- **EXERCISES**
A. Transcribe the chimpanzee passage below from "Chimpanzees are considered" to "40 years later.".
B. List every two-word scientific name that the chimpanzee passage gives.
PAGE EXTRACT: Begin
Chimpanzees are considered the closest animal to man. They are in the Hominidae family but are classified as a different genus and species. So the common chimpanzee is the pan troglodytes, a bit harder to remember than the scientific name of the gorilla which is gorilla gorilla. The so-called pygmy chimpanzee - the bonobo - is pan paniscus.
It had long been recognized that we share at least 98 % of the same genes as chimps, and some zoologists say that's good enough for chimps to be in our genus. In fact, in 1775, the year of the Battles of Lexington and Concord, chimps were originally classified as homo. But the anti-chimpanzee crowd got the upper hand, and our simian cousins were banished to their own genus about 40 years later.
PAGE EXTRACT: End
EXERCISE DATA: Begin
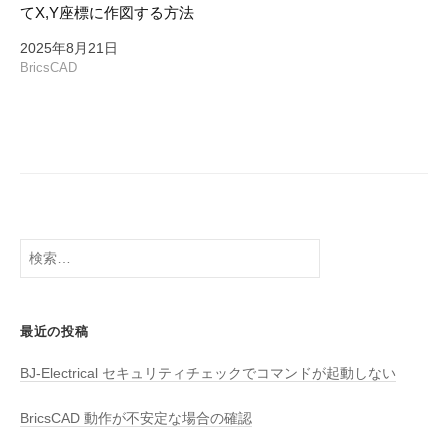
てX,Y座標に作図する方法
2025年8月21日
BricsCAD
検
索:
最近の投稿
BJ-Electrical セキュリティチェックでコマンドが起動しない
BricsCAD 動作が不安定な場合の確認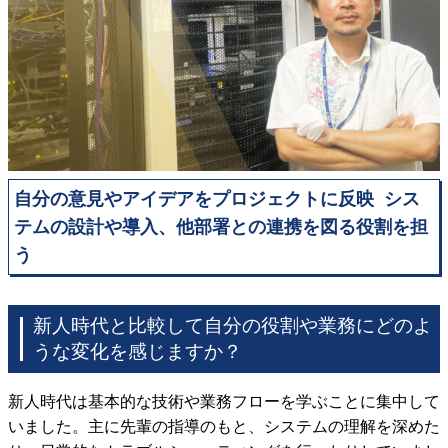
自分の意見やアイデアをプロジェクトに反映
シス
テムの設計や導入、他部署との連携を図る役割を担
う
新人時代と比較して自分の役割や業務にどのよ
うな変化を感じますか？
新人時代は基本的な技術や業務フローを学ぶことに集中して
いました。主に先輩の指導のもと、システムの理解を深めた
EXERCISE DATA: End
EXERCISE DATA: Begin
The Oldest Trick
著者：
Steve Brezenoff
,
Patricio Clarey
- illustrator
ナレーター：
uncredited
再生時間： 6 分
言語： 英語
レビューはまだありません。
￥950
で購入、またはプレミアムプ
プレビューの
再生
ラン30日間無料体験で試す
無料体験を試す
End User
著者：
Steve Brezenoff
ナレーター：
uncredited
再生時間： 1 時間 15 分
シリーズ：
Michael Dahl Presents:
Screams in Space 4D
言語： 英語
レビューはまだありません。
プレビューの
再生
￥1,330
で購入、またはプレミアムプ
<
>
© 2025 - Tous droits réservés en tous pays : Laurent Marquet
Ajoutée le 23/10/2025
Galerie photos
EXERCISE DATA: End
- **RESULTS OF THE EXERCISE**
A.
Chimpanzees are considered the closest animal to man. They are in the Hominidae family but are classified as a different genus and species. So the common chimpanzee is the pan troglodytes, a bit harder to remember than the scientific name of the gorilla which is gorilla gorilla. The so-called pygmy chimpanzee - the bonobo - is pan paniscus.
It had long been recognized that we share at least 98 % of the same genes as chimps, and some zoologists say that's good enough for chimps to be in our genus. In fact, in 1775, the year of the Battles of Lexington and Concord, chimps were originally classified as homo. But the anti-chimpanzee crowd got the upper hand, and our simian cousins were banished to their own genus about 40 years later.

B.
pan troglodytes
gorilla gorilla
pan paniscus